Les électeurs islandais votent ce samedi 29 août sur une question qui pourrait infléchir la trajectoire européenne du pays : l’Islande doit-elle reprendre les négociations d’adhésion à l’Union européenne ? Le scrutin est souvent présenté comme un vote sur l’UE, mais il ne décide pas d’une entrée dans le bloc. Selon les modalités officielles du référendum, un « oui » ouvrirait seulement la voie à la reprise des discussions. Si un accord était finalement conclu, il devrait encore être soumis aux électeurs lors d’un second référendum.
Un « non » mettrait donc un terme, dans le cadre fixé par l’exécutif, à la démarche portée par le gouvernement de la Première ministre Kristrún Frostadóttir, au pouvoir depuis décembre 2024. La coalition formée par l’Alliance sociale-démocrate, le Parti de la réforme et le Parti du peuple a inscrit cette consultation dans son programme, avec l’idée de laisser la population décider avant d’engager de nouvelles négociations.
Un dossier suspendu depuis 2013
Le dossier européen islandais remonte à la crise bancaire de 2008. Reykjavik a déposé sa candidature le 17 juillet 2009. Les discussions ont été ouvertes l’année suivante, avant d’être mises en pause en décembre 2013 à la demande des autorités islandaises. En mars 2015, le gouvernement a demandé que le pays ne soit plus considéré comme candidat à l’adhésion.
Le processus était pourtant déjà bien engagé. Le rappel historique publié par le Conseil de l’Union européenne indique que 27 des 35 chapitres de négociation avaient été ouverts et que 11 avaient été provisoirement clôturés.

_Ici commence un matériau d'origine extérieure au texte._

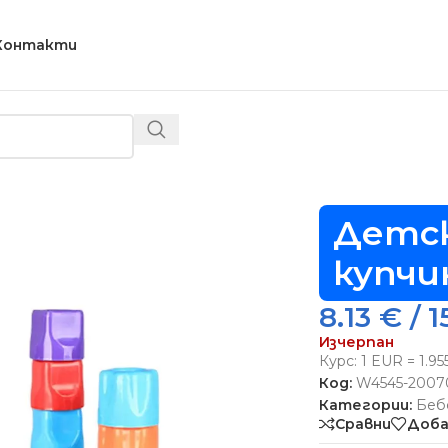
Контакти
етска мозайка "Забавни купчинки" – Код W4545
Детск
купчи
8.13
€
/ 1
Изчерпан
Курс: 1 EUR = 1.9
Код:
W4545-2007
Категории:
Беб
Сравни
Доба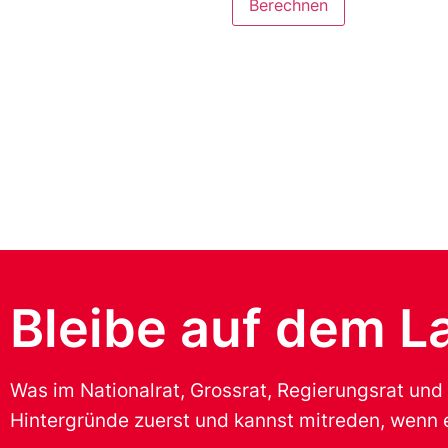
Berechnen
Bleibe auf dem L
Was im Nationalrat, Grossrat, Regierungsrat und
Hintergründe zuerst und kannst mitreden, wenn e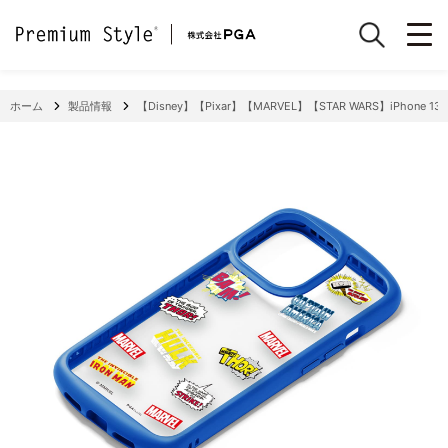
ホーム
製品情報
【Disney】【Pixar】【MARVEL】【STAR WARS】iPhone 13 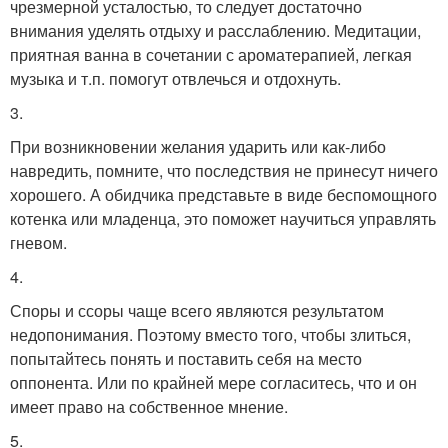
чрезмерной усталостью, то следует достаточно
внимания уделять отдыху и расслаблению. Медитации,
приятная ванна в сочетании с ароматерапией, легкая
музыка и т.п. помогут отвлечься и отдохнуть.
3.
При возникновении желания ударить или как-либо
навредить, помните, что последствия не принесут ничего
хорошего. А обидчика представьте в виде беспомощного
котенка или младенца, это поможет научиться управлять
гневом.
4.
Споры и ссоры чаще всего являются результатом
недопонимания. Поэтому вместо того, чтобы злиться,
попытайтесь понять и поставить себя на место
оппонента. Или по крайней мере согласитесь, что и он
имеет право на собственное мнение.
5.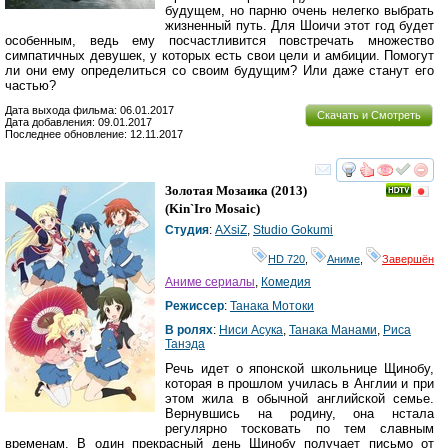
будущем, но парню очень нелегко выбрать
жизненный путь. Для Шоичи этот год будет
особенным, ведь ему посчастливится повстречать множество
симпатичных девушек, у которых есть свои цели и амбиции. Помогут
ли они ему определиться со своим будущим? Или даже станут его
частью?
Дата выхода фильма: 06.01.2017
Скачать и Смотреть
Дата добавления: 09.01.2017
Последнее обновление: 12.11.2017
смотреть
инте
Золотая Мозаика
(2013)
(
Kin`iro Mosaic
)
Студия
:
AXsiZ
,
Studio Gokumi
HD 720
,
Аниме
,
Завершён
Аниме сериалы
,
Комедия
Режиссер
:
Танака Мотоки
В ролях
:
Ниси Асука
,
Танака Манами
,
Риса
Танэда
Речь идет о японской школьнице Щинобу,
которая в прошлом училась в Англии и при
этом жила в обычной английской семье.
Вернувшись на родину, она нстала
регулярно тосковать по тем славным
временам. В один прекрасный день Щинобу получает письмо от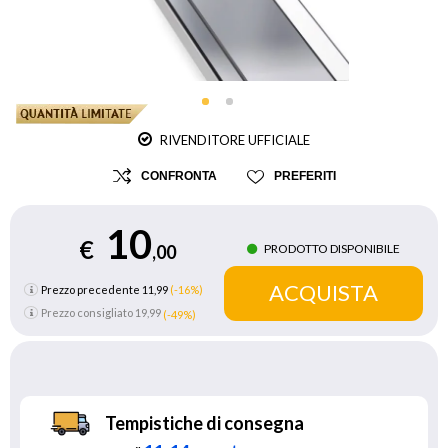
RIVENDITORE UFFICIALE
CONFRONTA
PREFERITI
10
€
PRODOTTO DISPONIBILE
,00
Prezzo precedente 11,99
(-16%)
Prezzo consigliato
19,99
(-49%)
Tempistiche di consegna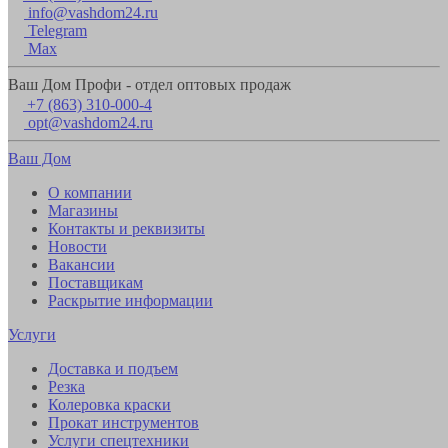
info@vashdom24.ru
Telegram
Max
Ваш Дом Профи - отдел оптовых продаж
+7 (863) 310-000-4
opt@vashdom24.ru
Ваш Дом
О компании
Магазины
Контакты и реквизиты
Новости
Вакансии
Поставщикам
Раскрытие информации
Услуги
Доставка и подъем
Резка
Колеровка краски
Прокат инструментов
Услуги спецтехники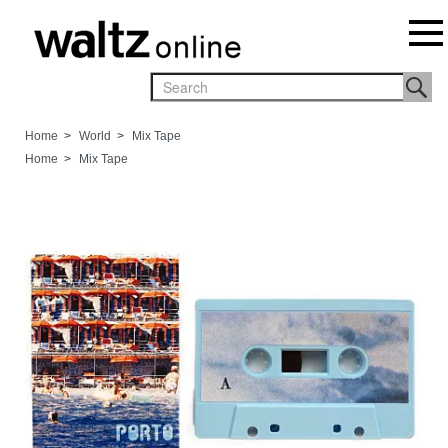
Home
>
World
>
Mix Tape
Home
>
Mix Tape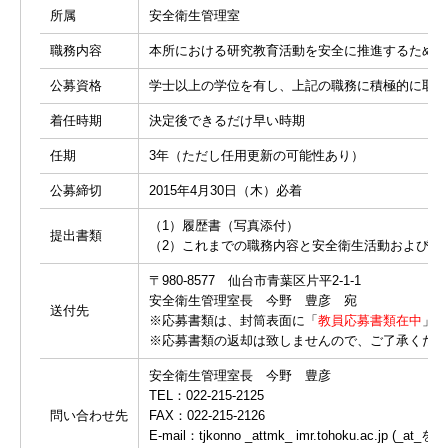
所属
安全衛生管理室
職務内容
本所における研究教育活動を安全に推進するための
公募資格
学士以上の学位を有し、上記の職務に積極的に取り
着任時期
決定後できるだけ早い時期
任期
3年（ただし任用更新の可能性あり）
公募締切
2015年4月30日（木）必着
（1）履歴書（写真添付）
提出書類
（2）これまでの職務内容と安全衛生活動および防
〒980-8577 仙台市青葉区片平2-1-1
安全衛生管理室長 今野 豊彦 宛
送付先
※応募書類は、封筒表面に「
教員応募書類在中
」と
※応募書類の返却は致しませんので、ご了承くださ
安全衛生管理室長 今野 豊彦
TEL：022-215-2125
問い合わせ先
FAX：022-215-2126
E-mail：tjkonno _attmk_ imr.tohoku.ac.jp (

Depuis, l’Islande reste étroitement liée à l’Union sans en être membre. Grâce à l’Espace économique européen, à l’espace Schengen et à l’Association européenne de libre-échange, elle participe au marché unique et applique une large partie des règles européennes, sans disposer d’un siège dans les institutions de décision de l’UE. D’après les données de la Commission européenne sur les relations commerciales, l’Union représentait 53,6 % du commerce islandais de biens en 2025 et 66,5 % de ses exportations.
Une question de souveraineté autant que d’économie
La pêche constitue le principal point de friction. L’agriculture et la pêche ne relèvent pas de l’accord sur l’Espace économique européen. Toute future négociation devrait donc préciser les conditions applicables à ces secteurs, notamment la gestion des ressources, l’accès aux eaux islandaises et la répartition des quotas.
Les opposants à la reprise des discussions redoutent de perdre la maîtrise d’une sa ressource essentielle pour l’économie et l’identité nationales. Les partisans du « oui » répondent qu’une négociation permettrait au contraire d’obtenir des garanties, tout en donnant à l’Islande une voix directe sur les décisions européennes susceptibles d’affecter son économie.
Le débat porte aussi sur le coût de la vie, la stabilité monétaire et la place du pays dans un environnement géopolitique plus tendu. Les défenseurs d’un rapprochement évoquent les bénéfices potentiels d’un accès complet au marché européen, de l’union douanière et, à terme, de l’euro. Le camp opposé estime que l’adhésion ne réglerait pas automatiquement les difficultés économiques du pays.
La dimension sécuritaire a également pris davantage de place. Le 18 mars 2026, l’Islande et l’Union européenne ont signé un partenariat de sécurité et de défense portant notamment sur l’Arctique, la sécurité maritime, le cyberespace et le soutien à l’Ukraine. Cet accord ne vaut pas adhésion, mais il illustre le rapprochement déjà engagé entre Reykjavik et Bruxelles.
Les sondages ne dégagent aucun vainqueur
À la veille du vote, les enquêtes d’opinion ne permettent pas de dégager une tendance solide. Dans son dernier baromètre, publié le 27 août, l’institut Gallup mesure 51,6 % d’intentions de vote contre la reprise des négociations, contre 48,4 % en faveur. Avec une marge d’erreur de plus ou moins 2,4 points, l’écart n’est pas statistiquement significatif. Le précédent sondage plaçait légèrement le « oui » en tête.
Quelle que soit l’issue du scrutin, l’Islande ne deviendra donc pas immédiatement le 28e membre de l’Union européenne. Une victoire du « oui » ouvrirait un processus de négociation potentiellement long, puis un second vote sur un éventuel traité d’adhésion. Un « non » maintiendrait le pays dans son cadre actuel et refermerait, au moins pour l’instant, la porte d’un nouveau dialogue avec Bruxelles.